Taxation — Corporation tax — Liability of company to corporation tax on a sum paid in settlement of claim against estate agents — Appeal by taxpayer company against decision of special commissioner — Company held a lease subject to a rent review clause — Landlords served a trigger notice in accordance with the lease specifying an increased rent — Company tenant instructed estate agents to serve the appropriate counternotice objecting to the proposed increase but the estate agents negligently failed to do so within the specified time-limit — In an action by the landlords against the tenant company, the estate agents being joined as third party, a settlement was reached under which the estate agents agreed to pay the company the sum of £14,000 and costs — The £14,000 was paid by the estate agents as compensation for their negligence, which had led to the company having to pay a higher rent during the residue of the lease than would have been payable if the agents had not been negligent — As a consequence of the negligence the company’s profits were less than they would have been — The sum of £14,000 was in effect paid to restore the diminution which the company would otherwise suffer in its profits and in the opinion of the special commissioner was correctly treated as part of the company’s trading income — Held by Walton J that the special commissioner had come to the right conclusion — The case of Tucker v Granada Motorway Services Ltd, which was cited by the appellants as supporting their appeal, was distinguishable — On the other hand, the judgment of Diplock LJ (as he then was) in London & Thames Haven Oil Wharves Ltd v Attwooll, cited on behalf of the inspector of taxes, gave guidance which was directly in point — The company was liable to be assessed for corporation tax on the £14,000 — Appeal dismissed

Gray v Lord Penrhyn [1937] 3 All ER 468

London
& Thames Haven Oil Wharves Ltd
v Attwooll [1967]
Ch 772; [1967] 2 WLR 743; [1967] 2 All ER 124; [1967] 1 Lloyd’s Rep 204; (1966)

Collection entries
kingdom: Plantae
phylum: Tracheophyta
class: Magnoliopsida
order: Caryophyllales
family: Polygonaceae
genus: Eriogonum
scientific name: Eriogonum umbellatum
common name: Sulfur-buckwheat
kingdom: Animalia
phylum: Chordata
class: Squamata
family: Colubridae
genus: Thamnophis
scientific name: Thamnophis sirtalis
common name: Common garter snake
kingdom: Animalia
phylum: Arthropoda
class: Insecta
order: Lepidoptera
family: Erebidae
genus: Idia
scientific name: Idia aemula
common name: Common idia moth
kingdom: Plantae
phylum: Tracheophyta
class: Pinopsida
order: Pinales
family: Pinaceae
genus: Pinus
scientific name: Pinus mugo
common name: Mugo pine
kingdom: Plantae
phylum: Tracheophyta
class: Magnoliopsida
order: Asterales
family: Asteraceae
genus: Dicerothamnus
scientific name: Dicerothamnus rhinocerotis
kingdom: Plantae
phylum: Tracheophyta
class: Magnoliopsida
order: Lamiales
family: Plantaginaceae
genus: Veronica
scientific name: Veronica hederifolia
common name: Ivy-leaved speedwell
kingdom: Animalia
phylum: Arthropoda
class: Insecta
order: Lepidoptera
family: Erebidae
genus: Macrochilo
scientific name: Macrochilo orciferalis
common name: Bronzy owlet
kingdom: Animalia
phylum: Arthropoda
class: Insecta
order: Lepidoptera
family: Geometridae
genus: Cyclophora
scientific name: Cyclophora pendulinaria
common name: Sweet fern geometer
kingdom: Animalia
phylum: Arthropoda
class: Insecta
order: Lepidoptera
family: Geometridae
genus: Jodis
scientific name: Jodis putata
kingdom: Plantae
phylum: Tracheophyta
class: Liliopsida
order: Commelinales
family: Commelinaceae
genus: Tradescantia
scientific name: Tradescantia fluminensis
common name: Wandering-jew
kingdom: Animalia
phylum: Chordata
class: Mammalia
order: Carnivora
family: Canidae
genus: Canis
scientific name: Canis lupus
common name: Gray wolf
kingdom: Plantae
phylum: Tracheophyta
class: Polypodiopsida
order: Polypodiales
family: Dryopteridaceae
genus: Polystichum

What is being asked: Please transcribe the corporation tax case summary above in full, keeping every word, mark, and line break unchanged.

Problem solution:
Taxation — Corporation tax — Liability of company to corporation tax on a sum paid in settlement of claim against estate agents — Appeal by taxpayer company against decision of special commissioner — Company held a lease subject to a rent review clause — Landlords served a trigger notice in accordance with the lease specifying an increased rent — Company tenant instructed estate agents to serve the appropriate counternotice objecting to the proposed increase but the estate agents negligently failed to do so within the specified time-limit — In an action by the landlords against the tenant company, the estate agents being joined as third party, a settlement was reached under which the estate agents agreed to pay the company the sum of £14,000 and costs — The £14,000 was paid by the estate agents as compensation for their negligence, which had led to the company having to pay a higher rent during the residue of the lease than would have been payable if the agents had not been negligent — As a consequence of the negligence the company’s profits were less than they would have been — The sum of £14,000 was in effect paid to restore the diminution which the company would otherwise suffer in its profits and in the opinion of the special commissioner was correctly treated as part of the company’s trading income — Held by Walton J that the special commissioner had come to the right conclusion — The case of Tucker v Granada Motorway Services Ltd, which was cited by the appellants as supporting their appeal, was distinguishable — On the other hand, the judgment of Diplock LJ (as he then was) in London & Thames Haven Oil Wharves Ltd v Attwooll, cited on behalf of the inspector of taxes, gave guidance which was directly in point — The company was liable to be assessed for corporation tax on the £14,000 — Appeal dismissed

Gray v Lord Penrhyn [1937] 3 All ER 468

London
& Thames Haven Oil Wharves Ltd
v Attwooll [1967]
Ch 772; [1967] 2 WLR 743; [1967] 2 All ER 124; [1967] 1 Lloyd’s Rep 204; (1966)